Déjà Vu Week: The Orchid Flower

Prompt: Use a line from one of your favorite songs as well as one from one of your favorite books in a story.

Source: None

Response: The Orchid Flower

There once was a child who lived in a close-knit village at the bottom of a mountain. She was a lovely child, with a face as soft as rose petals and flowing hair the color of Spanish chocolate, but shy and quiet. Her name was Hecabe, so called for the orchid flowers that grew near the mountain, never-fading.

The mothers of the village watched the child sadly as she would go to the mountain every morning unaccompanied. The other children would play in the village streets or the pastures. Hecabe was often alone.

But she was a happy child. Far from the bustle and noise of the other children and the gossiping of the adults, she found simple happiness among the animals and flowers of the mountain. She could speak to them in a way that she could not speak to humans and the animals spoke to her.

Hecabe had a particular affinity with the birds of the air. She wondered what it was like to fly. In her imagination it felt like being carried on the strong mountain winds or being lifted by tufts of powdery clouds. Oh how she dreamed of being lifted by clouds and carried away on the wind.

One day while she was coming down from the mountain, Hecabe tripped. She rolled head over heels over the rocks and plants until she came to the bottom of the mountain. As she lay stunned she felt herself flying over valleys and over great vast oceans. She felt herself come to rest inside a castle room. The room was all purple and gold and in the center there was a canopied bed. A boy lay on the bed and in his hand was an orchid.
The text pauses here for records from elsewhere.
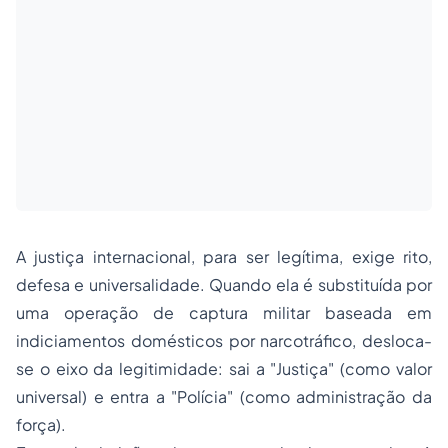
A justiça internacional, para ser legítima, exige rito,
defesa e universalidade. Quando ela é substituída por
uma operação de captura militar baseada em
indiciamentos domésticos por narcotráfico, desloca-
se o eixo da legitimidade: sai a "Justiça" (como valor
universal) e entra a "Polícia" (como administração da
força).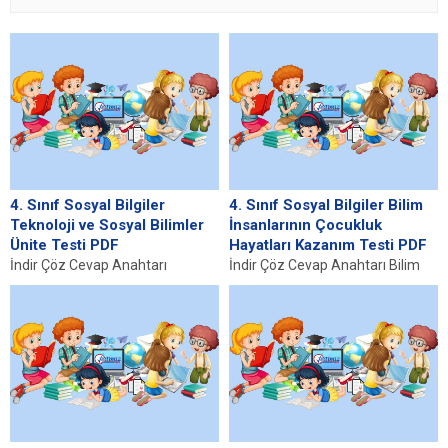
4. Sınıf Sosyal Bilgiler
4. Sınıf Sosyal Bilgiler Bilim
Teknoloji ve Sosyal Bilimler
İnsanlarının Çocukluk
Ünite Testi PDF
Hayatları Kazanım Testi PDF
İndir Çöz Cevap Anahtarı
İndir Çöz Cevap Anahtarı Bilim
Çevrimiçi Ortamda Güvenlik
İnsanlarının Çocukluk
Kuralları Günümüz dijital çağında
Dönemindeki Koşullar Bilim
çocukların çevrimiçi ortamda
insanlarının çocukluk
güvenli...
dönemlerinde yaşadıkları
koşullar,...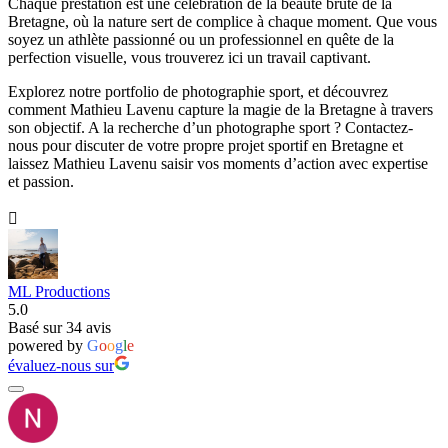
Chaque prestation est une célébration de la beauté brute de la
Bretagne, où la nature sert de complice à chaque moment. Que vous
soyez un athlète passionné ou un professionnel en quête de la
perfection visuelle, vous trouverez ici un travail captivant.
Explorez notre portfolio de photographie sport, et découvrez
comment Mathieu Lavenu capture la magie de la Bretagne à travers
son objectif. A la recherche d’un photographe sport ? Contactez-
nous pour discuter de votre propre projet sportif en Bretagne et
laissez Mathieu Lavenu saisir vos moments d’action avec expertise
et passion.

ML Productions
5.0
Basé sur 34 avis
powered by
G
o
o
g
l
e
évaluez-nous sur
As she looked at him he opened his eyes and spoke. He called out to her and asked her to come to him. He reached to her and as she was walking toward him, a hand on her shoulder woke her.

An old woman stood above her. "Are you all right, dear?" she asked.
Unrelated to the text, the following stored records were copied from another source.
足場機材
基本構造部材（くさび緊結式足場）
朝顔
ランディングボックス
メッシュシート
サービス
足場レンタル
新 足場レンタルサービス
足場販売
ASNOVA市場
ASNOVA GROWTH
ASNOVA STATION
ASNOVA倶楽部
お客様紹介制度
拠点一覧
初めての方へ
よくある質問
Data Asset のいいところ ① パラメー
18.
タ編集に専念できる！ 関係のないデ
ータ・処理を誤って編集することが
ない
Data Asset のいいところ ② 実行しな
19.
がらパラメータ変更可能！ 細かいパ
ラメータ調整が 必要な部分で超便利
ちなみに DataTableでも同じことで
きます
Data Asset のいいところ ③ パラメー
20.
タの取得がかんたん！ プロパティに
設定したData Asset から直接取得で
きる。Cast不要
The woman looked old and humble and Hecabe instantly trusted her. But nothing is more deceitful than the appearance of humility. The woman, though certainly trustworthy, was not what she seemed.
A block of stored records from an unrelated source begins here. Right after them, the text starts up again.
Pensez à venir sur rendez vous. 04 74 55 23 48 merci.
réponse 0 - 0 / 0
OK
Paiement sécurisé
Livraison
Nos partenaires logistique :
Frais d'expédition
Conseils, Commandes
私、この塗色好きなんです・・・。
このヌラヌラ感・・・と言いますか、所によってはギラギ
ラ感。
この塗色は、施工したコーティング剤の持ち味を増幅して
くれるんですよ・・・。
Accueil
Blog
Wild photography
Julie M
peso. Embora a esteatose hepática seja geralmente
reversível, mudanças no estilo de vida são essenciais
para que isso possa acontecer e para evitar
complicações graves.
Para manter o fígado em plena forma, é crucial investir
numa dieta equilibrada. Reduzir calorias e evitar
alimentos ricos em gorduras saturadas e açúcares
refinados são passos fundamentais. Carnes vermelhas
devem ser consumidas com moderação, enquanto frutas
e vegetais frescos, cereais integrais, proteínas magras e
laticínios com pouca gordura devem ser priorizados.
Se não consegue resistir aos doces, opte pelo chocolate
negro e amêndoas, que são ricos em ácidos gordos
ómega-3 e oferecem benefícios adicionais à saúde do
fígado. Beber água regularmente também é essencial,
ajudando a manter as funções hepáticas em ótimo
The woman guided the child back to the village and the sparrows flew close overhead. When Hecabe slept that night she flew again. She saw the valleys and seas again and then found herself in the purple room.

The boy was surrounded by orchids and he called to her so plaintively that she thought her heart would break. When she woke in the morning, her room was full of flowers and a sparrow was perched on her window sill.

Hecabe went outside and the sparrow did not move. She spoke to it, but it did not respond. The sparrow had come with the unexplained flowers and the child knew that the bird knew where she could find the boy, but she could not convince the bird to tell her. And Hecabe wept because she knew she could not find the boy on her own.

And the old woman watched Hecabe as she cried.

At the end of the day when the child curled up in her bed she saw the boy before she even closed her eyes. The orchids were gone and he looked so sad her heart ached. He called to her once more and his eyes stared into hers. "I will be yours," he said. "I will be your father. I will be your lover. I will be yours."

Hacabe went to the mountain in the morning. There were no animals and the flowers were all gone. She sat on the mountain alone and dreamed of floating on the wind.

The old woman watched from a distance and wondered what the girl was thinking about as she stared out into the clouds.

Notes: Yeah . . . I don't know how this ends - it's just a little scene. My song line is "I'll be your father . . . I'll be your lover. I'll be yours." from "I'll be Yours" by Placebo and my book line is "Nothing is more deceitful than the appearance of humility." from "Pride and Prejudice" by Jane Austen.

This is written in the style of Hans Christen Anderson (who I LOVE) and I was hoping to do more with it, but I went over my time limit as it is.